» YOUR ASSIGNMENT:
Filter the listing so that only lines with the word "simplified" remain.
[TASK DATA]
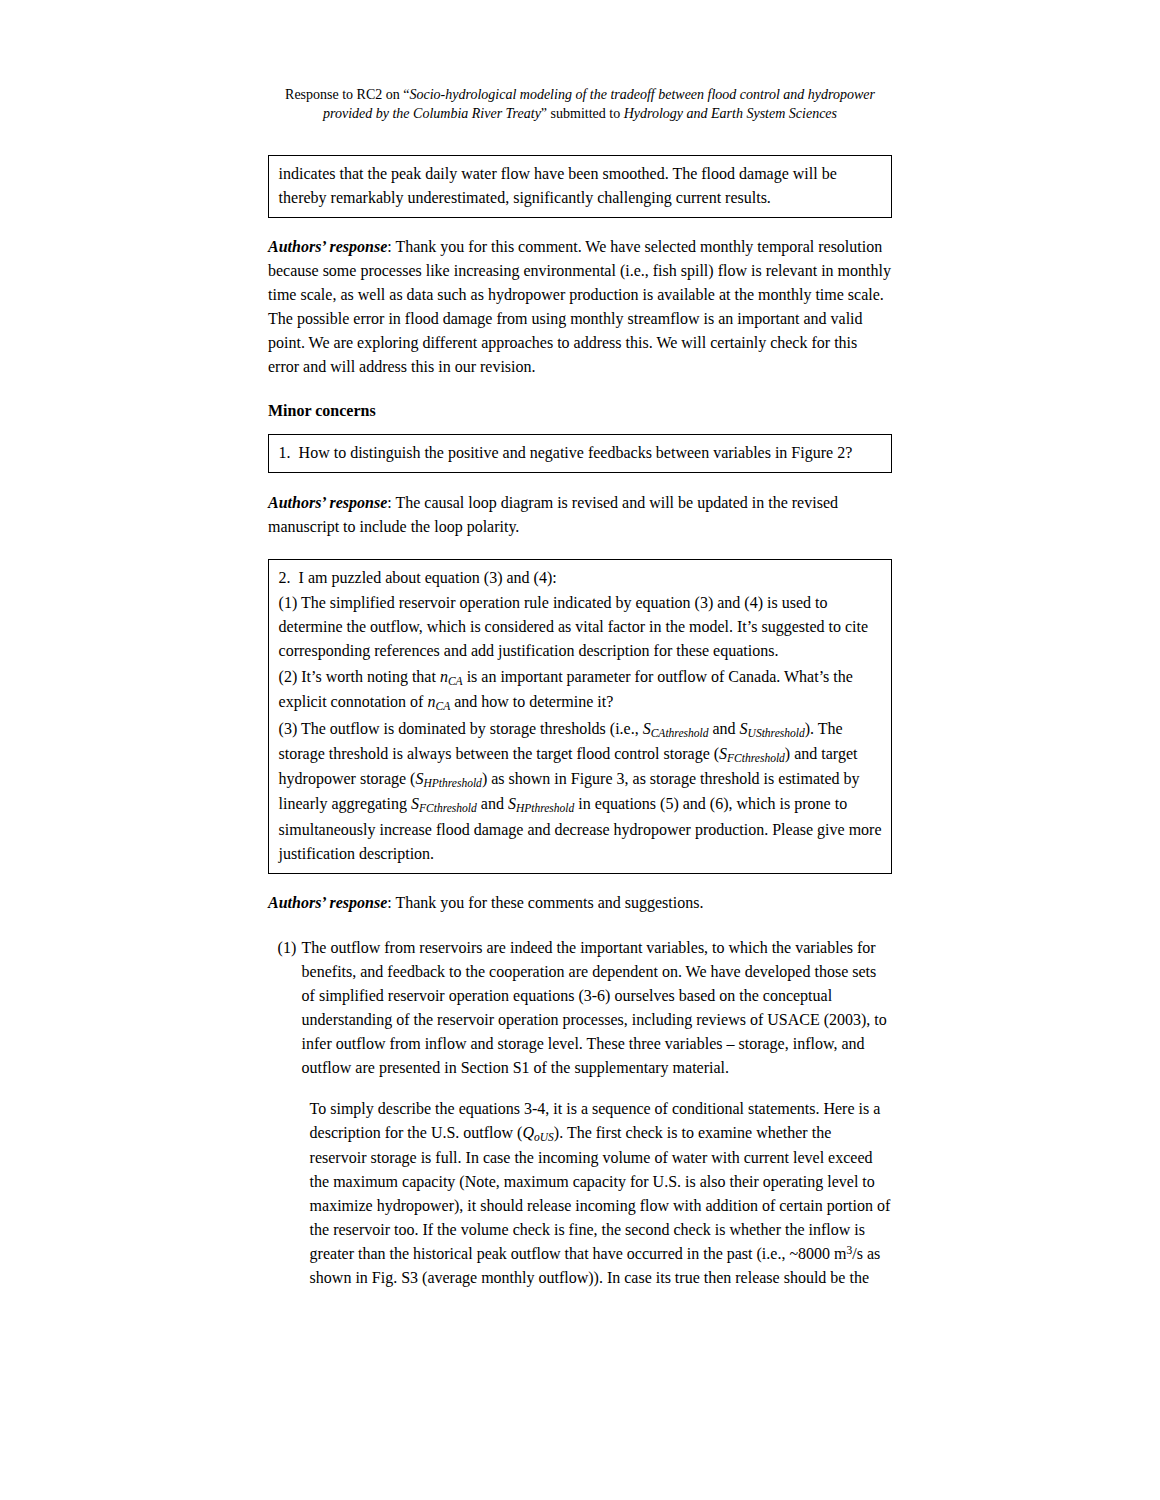Response to RC2 on “Socio-hydrological modeling of the tradeoff between flood control and hydropower provided by the Columbia River Treaty” submitted to Hydrology and Earth System Sciences
indicates that the peak daily water flow have been smoothed. The flood damage will be thereby remarkably underestimated, significantly challenging current results.
Authors’ response: Thank you for this comment. We have selected monthly temporal resolution because some processes like increasing environmental (i.e., fish spill) flow is relevant in monthly time scale, as well as data such as hydropower production is available at the monthly time scale. The possible error in flood damage from using monthly streamflow is an important and valid point. We are exploring different approaches to address this. We will certainly check for this error and will address this in our revision.
Minor concerns
1. How to distinguish the positive and negative feedbacks between variables in Figure 2?
Authors’ response: The causal loop diagram is revised and will be updated in the revised manuscript to include the loop polarity.
2. I am puzzled about equation (3) and (4):
(1) The simplified reservoir operation rule indicated by equation (3) and (4) is used to determine the outflow, which is considered as vital factor in the model. It’s suggested to cite corresponding references and add justification description for these equations.
(2) It’s worth noting that nCA is an important parameter for outflow of Canada. What’s the explicit connotation of nCA and how to determine it?
(3) The outflow is dominated by storage thresholds (i.e., SCAthreshold and SUSthreshold). The storage threshold is always between the target flood control storage (SFCthreshold) and target hydropower storage (SHPthreshold) as shown in Figure 3, as storage threshold is estimated by linearly aggregating SFCthreshold and SHPthreshold in equations (5) and (6), which is prone to simultaneously increase flood damage and decrease hydropower production. Please give more justification description.
Authors’ response: Thank you for these comments and suggestions.
(1) The outflow from reservoirs are indeed the important variables, to which the variables for benefits, and feedback to the cooperation are dependent on. We have developed those sets of simplified reservoir operation equations (3-6) ourselves based on the conceptual understanding of the reservoir operation processes, including reviews of USACE (2003), to infer outflow from inflow and storage level. These three variables – storage, inflow, and outflow are presented in Section S1 of the supplementary material.
To simply describe the equations 3-4, it is a sequence of conditional statements. Here is a description for the U.S. outflow (QoUS). The first check is to examine whether the reservoir storage is full. In case the incoming volume of water with current level exceed the maximum capacity (Note, maximum capacity for U.S. is also their operating level to maximize hydropower), it should release incoming flow with addition of certain portion of the reservoir too. If the volume check is fine, the second check is whether the inflow is greater than the historical peak outflow that have occurred in the past (i.e., ~8000 m3/s as shown in Fig. S3 (average monthly outflow)). In case its true then release should be the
[/TASK DATA]
» ANSWER BOX:
(1) The simplified reservoir operation rule indicated by equation (3) and (4) is used to determine the outflow, which is considered as vital factor in the model. It’s suggested to cite corresponding references and add justification description for these equations.
(1) The outflow from reservoirs are indeed the important variables, to which the variables for benefits, and feedback to the cooperation are dependent on. We have developed those sets of simplified reservoir operation equations (3-6) ourselves based on the conceptual understanding of the reservoir operation processes, including reviews of USACE (2003), to infer outflow from inflow and storage level. These three variables – storage, inflow, and outflow are presented in Section S1 of the supplementary material.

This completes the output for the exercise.